#### Your task
Lines from the one containing "8. **Maßgeschneidertes Wandbild**" through the end of the entries below: set them down exactly, both ends included, with nothing added.

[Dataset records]

┌──

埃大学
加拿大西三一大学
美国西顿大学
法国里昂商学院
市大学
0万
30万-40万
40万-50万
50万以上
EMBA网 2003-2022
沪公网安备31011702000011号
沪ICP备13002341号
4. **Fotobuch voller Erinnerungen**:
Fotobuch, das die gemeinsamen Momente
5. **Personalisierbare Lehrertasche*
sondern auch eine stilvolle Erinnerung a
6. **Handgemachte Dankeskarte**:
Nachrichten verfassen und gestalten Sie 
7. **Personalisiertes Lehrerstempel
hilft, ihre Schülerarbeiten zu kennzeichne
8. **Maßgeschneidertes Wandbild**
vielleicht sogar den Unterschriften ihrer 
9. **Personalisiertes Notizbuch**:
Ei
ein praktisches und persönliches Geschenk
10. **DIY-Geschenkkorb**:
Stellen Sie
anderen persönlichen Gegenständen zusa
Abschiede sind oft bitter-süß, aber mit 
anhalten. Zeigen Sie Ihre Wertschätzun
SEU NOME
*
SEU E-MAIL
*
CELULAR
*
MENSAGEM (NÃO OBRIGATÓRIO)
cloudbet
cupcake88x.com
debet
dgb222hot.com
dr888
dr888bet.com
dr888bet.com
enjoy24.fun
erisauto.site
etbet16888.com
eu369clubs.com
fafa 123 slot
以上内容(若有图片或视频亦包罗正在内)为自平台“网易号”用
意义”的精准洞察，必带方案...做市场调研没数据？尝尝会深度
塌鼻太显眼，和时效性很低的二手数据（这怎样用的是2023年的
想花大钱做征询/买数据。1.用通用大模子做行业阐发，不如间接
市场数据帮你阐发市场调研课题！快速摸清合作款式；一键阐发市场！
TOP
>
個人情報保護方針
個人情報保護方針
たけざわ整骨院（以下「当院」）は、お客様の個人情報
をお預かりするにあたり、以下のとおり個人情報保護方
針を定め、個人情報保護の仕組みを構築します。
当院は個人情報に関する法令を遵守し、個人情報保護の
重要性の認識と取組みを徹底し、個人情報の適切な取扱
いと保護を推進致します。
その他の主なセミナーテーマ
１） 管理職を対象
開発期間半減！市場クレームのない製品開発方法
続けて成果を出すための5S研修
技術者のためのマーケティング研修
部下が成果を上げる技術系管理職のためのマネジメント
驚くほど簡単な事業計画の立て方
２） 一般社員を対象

└──

#### Result of this exercise
8. **Maßgeschneidertes Wandbild**
vielleicht sogar den Unterschriften ihrer 
9. **Personalisiertes Notizbuch**:
Ei
ein praktisches und persönliches Geschenk
10. **DIY-Geschenkkorb**:
Stellen Sie
anderen persönlichen Gegenständen zusa
Abschiede sind oft bitter-süß, aber mit 
anhalten. Zeigen Sie Ihre Wertschätzun
SEU NOME
*
SEU E-MAIL
*
CELULAR
*
MENSAGEM (NÃO OBRIGATÓRIO)
cloudbet
cupcake88x.com
debet
dgb222hot.com
dr888
dr888bet.com
dr888bet.com
enjoy24.fun
erisauto.site
etbet16888.com
eu369clubs.com
fafa 123 slot
以上内容(若有图片或视频亦包罗正在内)为自平台“网易号”用
意义”的精准洞察，必带方案...做市场调研没数据？尝尝会深度
塌鼻太显眼，和时效性很低的二手数据（这怎样用的是2023年的
想花大钱做征询/买数据。1.用通用大模子做行业阐发，不如间接
市场数据帮你阐发市场调研课题！快速摸清合作款式；一键阐发市场！
TOP
>
個人情報保護方針
個人情報保護方針
たけざわ整骨院（以下「当院」）は、お客様の個人情報
をお預かりするにあたり、以下のとおり個人情報保護方
針を定め、個人情報保護の仕組みを構築します。
当院は個人情報に関する法令を遵守し、個人情報保護の
重要性の認識と取組みを徹底し、個人情報の適切な取扱
いと保護を推進致します。
その他の主なセミナーテーマ
１） 管理職を対象
開発期間半減！市場クレームのない製品開発方法
続けて成果を出すための5S研修
技術者のためのマーケティング研修
部下が成果を上げる技術系管理職のためのマネジメント
驚くほど簡単な事業計画の立て方
２） 一般社員を対象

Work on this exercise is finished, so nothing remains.